Was I suffering from diabetic ketoacidosis before my own diagnosis? If I wasn’t already, I most likely would have in a few more days. Today, DKA mandates a trip to the emergency room—people usually survive. A hundred years ago, diabetic ketoacidosis was always fatal. In fact, it compounded the problem introduced with severe hyperglycaemia. Ketones made the blood acidic, glucose clogged the blood vessels like plaque, eating food only exacerbated the problem.
Starving to survive
In 1919, the best treatment for diabetes was a starvation diet published by Dr. Fredrick Allen of the Rockefeller Foundation in New York. Patients started with a strict week-long fasting period. During this time, the lack of new glucose allowed the kidneys to slowly filter out high blood sugar levels through the urine. Doctors then slowly reintroduced macronutrients like fats, proteins, and carbohydrates into the body. Eventually, they fed patients until they detected glucose in the urine again. In his findings, Allen recommended a fat-heavy, low-carb diet. These diets helped marginally extend diabetic lifespans.
The good news
In 1921, Dr. Fredrick Banting and his colleagues at the University of Toronto isolated pancreatic insulin. A year later, Banting injected insulin for the first time into Leonard Thompson, a dying 14-year-old boy who had been suffering from type 1 diabetes. After the shot, his blood sugar levels stabilized. He lived another 13 years until he died from pneumonia.

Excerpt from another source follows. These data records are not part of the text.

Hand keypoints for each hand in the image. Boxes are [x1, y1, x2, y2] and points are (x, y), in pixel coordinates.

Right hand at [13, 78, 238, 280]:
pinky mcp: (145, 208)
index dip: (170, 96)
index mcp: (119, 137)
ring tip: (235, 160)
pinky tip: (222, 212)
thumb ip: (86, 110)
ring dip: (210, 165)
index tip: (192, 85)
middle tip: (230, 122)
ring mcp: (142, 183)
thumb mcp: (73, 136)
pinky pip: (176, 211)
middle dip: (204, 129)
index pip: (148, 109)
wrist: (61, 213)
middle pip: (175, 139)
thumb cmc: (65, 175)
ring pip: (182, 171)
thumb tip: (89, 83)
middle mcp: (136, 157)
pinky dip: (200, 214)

After the initial discovery, Banting sold the subsequent patents for insulin to the University of Toronto for a symbolic $1.00 price. As he aptly put it, “insulin belongs to the world, not me.”
Not withholding the patent allowed rapid advancement in diabetic research over the century. Today, the insulin pump, a device that mimics the human pancreas and delivers insulin into the body, replace injections and allow better control over diabetes. These pumps are advancing closer and closer to a truly artificial pancreas.
Over the years, with a strong support system full of helpful family, teachers, and friends—one that empowers instead of mocks–I have grown out of any embarrassment I feel toward my disease.
I ate that donut yesterday just like anyone else. I had to manually give myself insulin, sure, but while diabetes still exists, it is no longer a crippling disease. And maybe in a few more years, someone may stumble upon the cure. A hundred years ago, diabetes was no longer a death sentence. Perhaps in another hundred years, diabetes may no longer be a sentence at all. That is the dream.